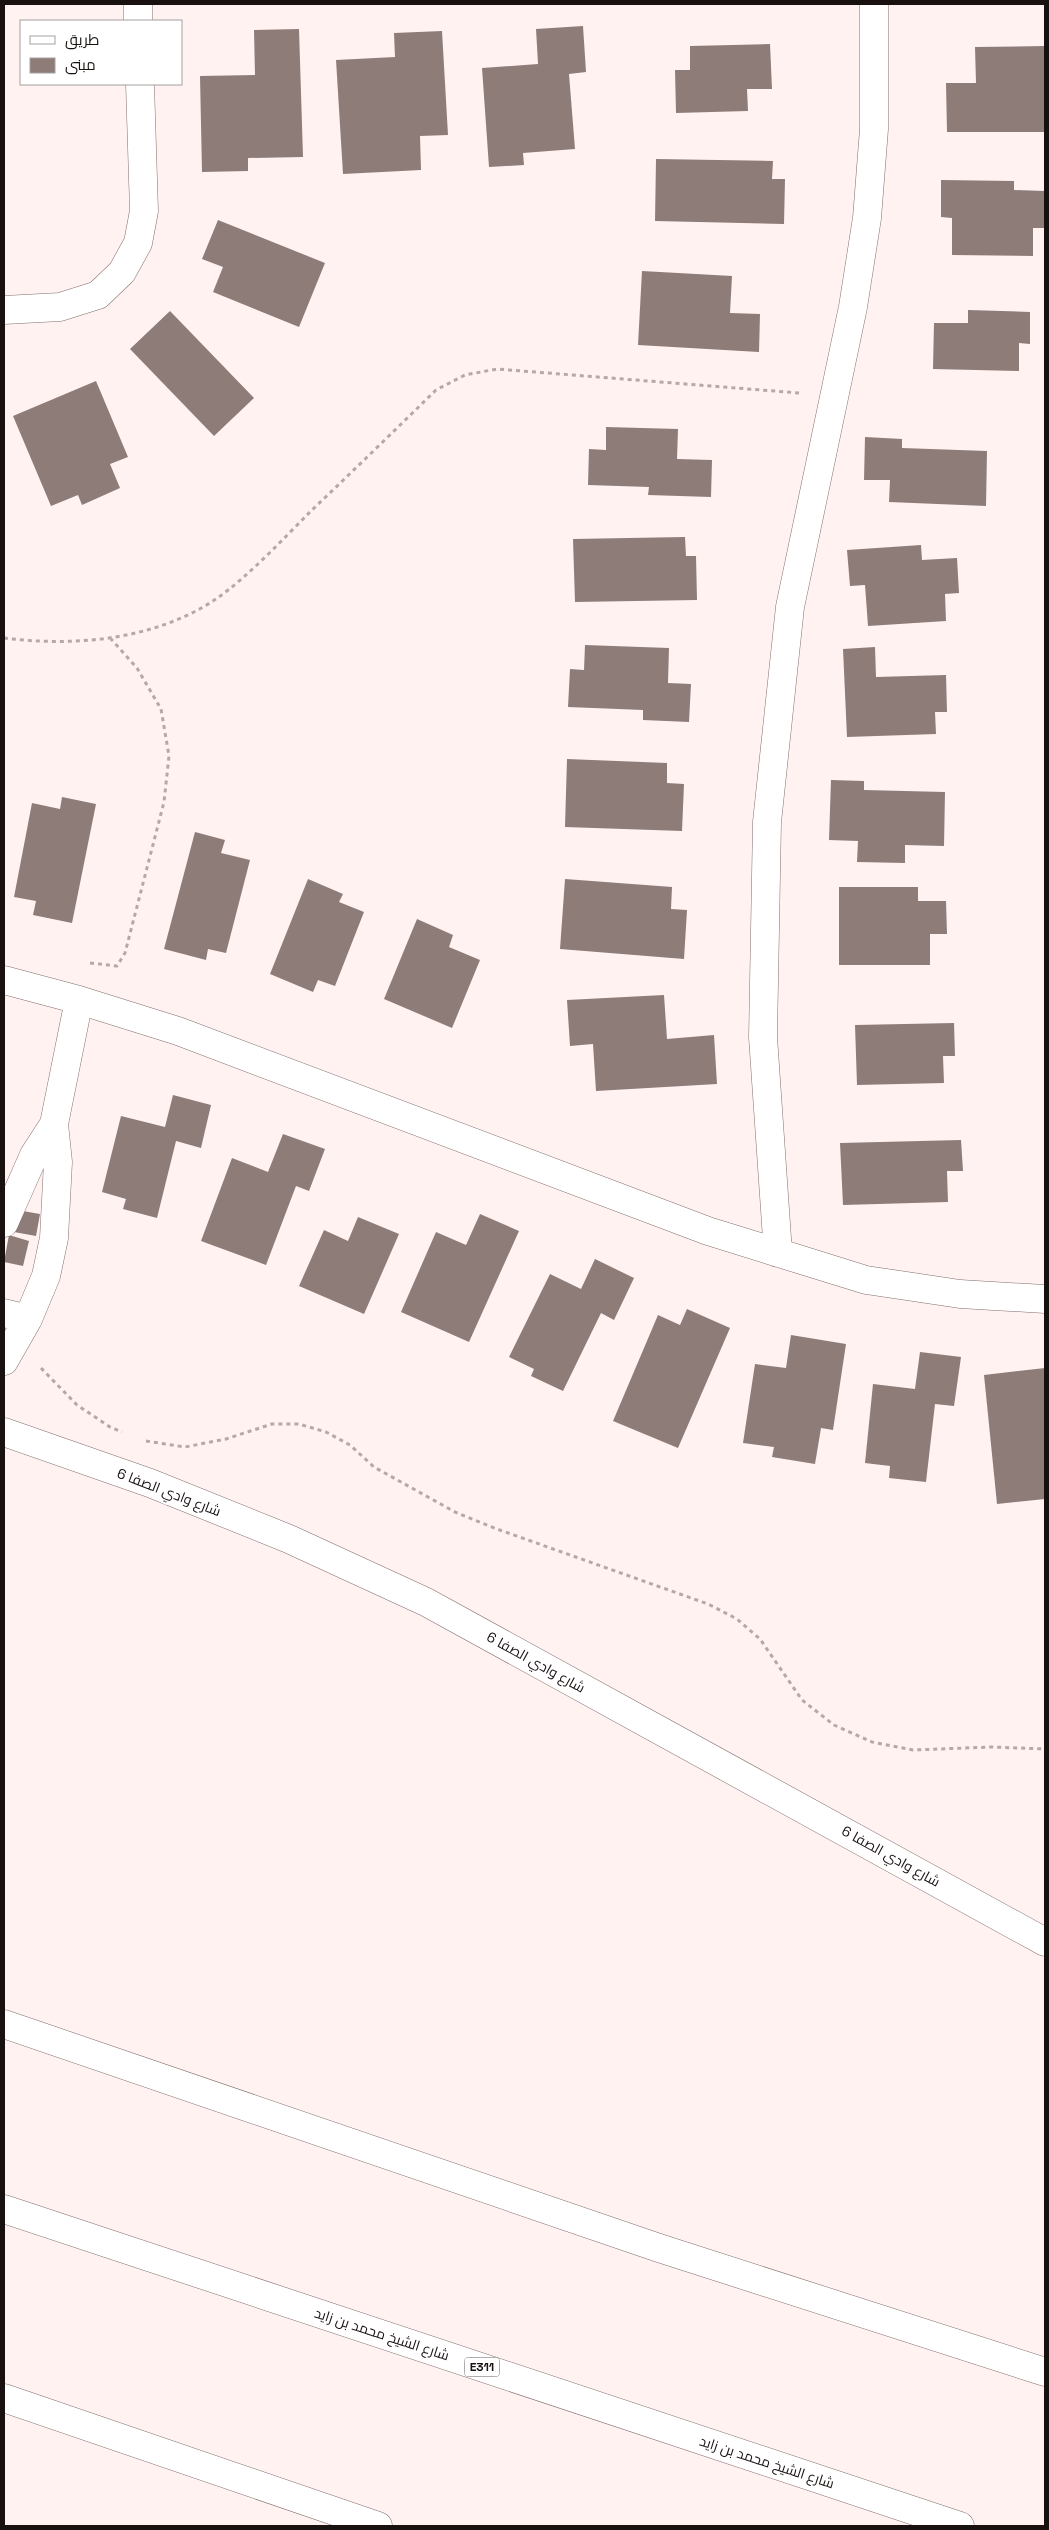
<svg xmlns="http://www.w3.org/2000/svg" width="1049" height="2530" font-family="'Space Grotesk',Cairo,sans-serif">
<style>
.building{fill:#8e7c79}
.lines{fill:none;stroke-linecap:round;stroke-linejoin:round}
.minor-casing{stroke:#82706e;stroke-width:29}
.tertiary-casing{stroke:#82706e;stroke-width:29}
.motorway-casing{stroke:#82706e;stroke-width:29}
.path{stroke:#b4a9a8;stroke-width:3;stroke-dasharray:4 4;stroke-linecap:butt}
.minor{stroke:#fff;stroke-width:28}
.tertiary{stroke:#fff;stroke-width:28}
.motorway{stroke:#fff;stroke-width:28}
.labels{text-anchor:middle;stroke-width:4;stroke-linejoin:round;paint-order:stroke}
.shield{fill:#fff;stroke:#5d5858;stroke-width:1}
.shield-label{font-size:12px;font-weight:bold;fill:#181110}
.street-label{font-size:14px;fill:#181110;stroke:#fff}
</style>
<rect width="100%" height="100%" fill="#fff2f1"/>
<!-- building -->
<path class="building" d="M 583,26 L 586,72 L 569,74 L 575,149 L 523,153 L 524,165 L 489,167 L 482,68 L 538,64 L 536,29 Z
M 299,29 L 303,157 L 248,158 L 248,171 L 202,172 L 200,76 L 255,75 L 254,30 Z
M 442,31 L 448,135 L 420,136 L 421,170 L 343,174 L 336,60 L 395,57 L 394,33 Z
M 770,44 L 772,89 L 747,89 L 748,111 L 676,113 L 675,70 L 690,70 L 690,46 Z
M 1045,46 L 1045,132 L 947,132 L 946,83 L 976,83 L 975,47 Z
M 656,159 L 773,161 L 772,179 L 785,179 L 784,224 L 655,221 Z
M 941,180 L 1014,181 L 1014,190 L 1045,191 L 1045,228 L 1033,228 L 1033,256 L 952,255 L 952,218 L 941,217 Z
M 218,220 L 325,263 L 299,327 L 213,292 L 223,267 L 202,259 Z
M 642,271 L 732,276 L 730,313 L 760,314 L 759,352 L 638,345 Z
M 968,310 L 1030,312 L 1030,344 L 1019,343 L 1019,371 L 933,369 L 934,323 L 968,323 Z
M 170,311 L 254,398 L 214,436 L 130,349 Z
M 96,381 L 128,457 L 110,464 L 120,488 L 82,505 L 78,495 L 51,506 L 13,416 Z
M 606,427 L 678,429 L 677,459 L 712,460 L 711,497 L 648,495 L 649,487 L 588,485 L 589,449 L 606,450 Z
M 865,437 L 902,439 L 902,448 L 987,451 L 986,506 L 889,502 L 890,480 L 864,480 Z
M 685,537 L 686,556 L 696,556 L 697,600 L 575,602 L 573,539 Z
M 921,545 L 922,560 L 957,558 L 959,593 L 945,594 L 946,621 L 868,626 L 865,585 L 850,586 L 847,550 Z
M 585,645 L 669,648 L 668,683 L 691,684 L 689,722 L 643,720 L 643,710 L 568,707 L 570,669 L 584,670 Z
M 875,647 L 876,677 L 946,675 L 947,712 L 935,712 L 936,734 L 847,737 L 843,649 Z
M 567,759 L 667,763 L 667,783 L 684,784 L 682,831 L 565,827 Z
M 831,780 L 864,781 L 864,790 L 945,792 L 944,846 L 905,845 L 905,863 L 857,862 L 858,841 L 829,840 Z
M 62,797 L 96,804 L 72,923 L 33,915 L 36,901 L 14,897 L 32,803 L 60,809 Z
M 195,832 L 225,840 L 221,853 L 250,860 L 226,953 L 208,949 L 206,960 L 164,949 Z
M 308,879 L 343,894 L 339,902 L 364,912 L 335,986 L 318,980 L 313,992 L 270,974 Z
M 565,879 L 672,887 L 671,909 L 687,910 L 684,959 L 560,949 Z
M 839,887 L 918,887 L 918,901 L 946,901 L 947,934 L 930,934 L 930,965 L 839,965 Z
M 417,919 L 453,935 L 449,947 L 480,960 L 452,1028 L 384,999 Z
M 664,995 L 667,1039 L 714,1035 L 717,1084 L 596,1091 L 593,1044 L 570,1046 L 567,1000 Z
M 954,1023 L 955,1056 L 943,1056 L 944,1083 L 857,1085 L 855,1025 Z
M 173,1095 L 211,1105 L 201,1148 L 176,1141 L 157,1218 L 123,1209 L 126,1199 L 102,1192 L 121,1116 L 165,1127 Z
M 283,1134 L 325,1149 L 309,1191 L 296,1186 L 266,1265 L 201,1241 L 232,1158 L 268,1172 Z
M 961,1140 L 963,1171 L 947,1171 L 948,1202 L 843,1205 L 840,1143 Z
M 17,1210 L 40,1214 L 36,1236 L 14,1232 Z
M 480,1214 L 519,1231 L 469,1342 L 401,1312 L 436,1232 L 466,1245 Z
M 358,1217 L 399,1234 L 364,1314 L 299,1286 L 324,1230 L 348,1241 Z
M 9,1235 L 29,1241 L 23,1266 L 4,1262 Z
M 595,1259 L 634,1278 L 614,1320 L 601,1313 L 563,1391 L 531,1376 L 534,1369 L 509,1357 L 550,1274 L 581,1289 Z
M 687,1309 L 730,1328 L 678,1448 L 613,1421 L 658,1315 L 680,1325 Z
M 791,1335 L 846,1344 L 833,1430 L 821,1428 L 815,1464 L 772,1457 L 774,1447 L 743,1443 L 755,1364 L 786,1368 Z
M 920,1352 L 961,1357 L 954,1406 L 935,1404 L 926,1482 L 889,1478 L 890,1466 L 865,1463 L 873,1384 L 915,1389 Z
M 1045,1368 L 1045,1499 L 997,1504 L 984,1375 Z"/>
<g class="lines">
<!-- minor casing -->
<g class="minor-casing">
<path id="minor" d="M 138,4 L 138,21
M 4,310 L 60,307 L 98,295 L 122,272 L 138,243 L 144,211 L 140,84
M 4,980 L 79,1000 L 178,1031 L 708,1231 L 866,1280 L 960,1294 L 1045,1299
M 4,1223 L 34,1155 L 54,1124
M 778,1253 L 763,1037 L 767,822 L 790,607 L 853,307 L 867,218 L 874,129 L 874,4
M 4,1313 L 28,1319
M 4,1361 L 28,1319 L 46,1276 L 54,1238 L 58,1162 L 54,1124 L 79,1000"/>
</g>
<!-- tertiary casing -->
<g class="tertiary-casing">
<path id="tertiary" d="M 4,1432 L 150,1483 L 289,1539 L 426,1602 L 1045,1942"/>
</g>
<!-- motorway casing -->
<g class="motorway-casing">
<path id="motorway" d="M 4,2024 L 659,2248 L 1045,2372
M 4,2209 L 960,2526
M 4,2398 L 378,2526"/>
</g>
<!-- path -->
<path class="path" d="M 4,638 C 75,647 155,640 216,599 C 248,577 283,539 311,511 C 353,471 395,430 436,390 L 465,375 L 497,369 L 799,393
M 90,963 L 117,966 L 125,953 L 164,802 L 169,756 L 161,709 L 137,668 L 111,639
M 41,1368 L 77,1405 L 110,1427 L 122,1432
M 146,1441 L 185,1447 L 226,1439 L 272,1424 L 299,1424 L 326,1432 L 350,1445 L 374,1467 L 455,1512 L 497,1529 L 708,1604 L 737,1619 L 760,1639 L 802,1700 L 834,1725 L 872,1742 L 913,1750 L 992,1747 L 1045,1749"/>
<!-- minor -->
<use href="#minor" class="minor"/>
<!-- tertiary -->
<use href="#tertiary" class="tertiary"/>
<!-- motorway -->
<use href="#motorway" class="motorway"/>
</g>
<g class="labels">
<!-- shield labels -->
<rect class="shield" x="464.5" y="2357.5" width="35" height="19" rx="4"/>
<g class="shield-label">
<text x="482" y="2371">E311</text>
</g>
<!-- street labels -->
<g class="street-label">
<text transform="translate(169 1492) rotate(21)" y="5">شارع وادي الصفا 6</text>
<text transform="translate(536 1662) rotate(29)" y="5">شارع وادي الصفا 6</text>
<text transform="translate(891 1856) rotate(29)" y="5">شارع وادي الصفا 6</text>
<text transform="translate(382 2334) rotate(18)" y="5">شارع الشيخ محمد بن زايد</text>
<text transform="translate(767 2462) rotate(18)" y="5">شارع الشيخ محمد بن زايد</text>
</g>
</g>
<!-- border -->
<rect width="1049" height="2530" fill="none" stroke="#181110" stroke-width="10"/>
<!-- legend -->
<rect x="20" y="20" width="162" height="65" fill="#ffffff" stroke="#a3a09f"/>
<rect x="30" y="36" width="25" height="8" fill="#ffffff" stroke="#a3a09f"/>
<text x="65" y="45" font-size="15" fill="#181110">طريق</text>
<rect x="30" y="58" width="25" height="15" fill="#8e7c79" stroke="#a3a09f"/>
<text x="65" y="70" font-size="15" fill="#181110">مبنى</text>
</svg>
+ + + + + + +
#### Activity
The expected answer is an exact copy of the lines above, beginning at the line with "M 442,31 L 448,135" and ending at the line with "M 96,381 L 128,457", with both ends in.

#### Output of the task
M 442,31 L 448,135 L 420,136 L 421,170 L 343,174 L 336,60 L 395,57 L 394,33 Z
M 770,44 L 772,89 L 747,89 L 748,111 L 676,113 L 675,70 L 690,70 L 690,46 Z
M 1045,46 L 1045,132 L 947,132 L 946,83 L 976,83 L 975,47 Z
M 656,159 L 773,161 L 772,179 L 785,179 L 784,224 L 655,221 Z
M 941,180 L 1014,181 L 1014,190 L 1045,191 L 1045,228 L 1033,228 L 1033,256 L 952,255 L 952,218 L 941,217 Z
M 218,220 L 325,263 L 299,327 L 213,292 L 223,267 L 202,259 Z
M 642,271 L 732,276 L 730,313 L 760,314 L 759,352 L 638,345 Z
M 968,310 L 1030,312 L 1030,344 L 1019,343 L 1019,371 L 933,369 L 934,323 L 968,323 Z
M 170,311 L 254,398 L 214,436 L 130,349 Z
M 96,381 L 128,457 L 110,464 L 120,488 L 82,505 L 78,495 L 51,506 L 13,416 Z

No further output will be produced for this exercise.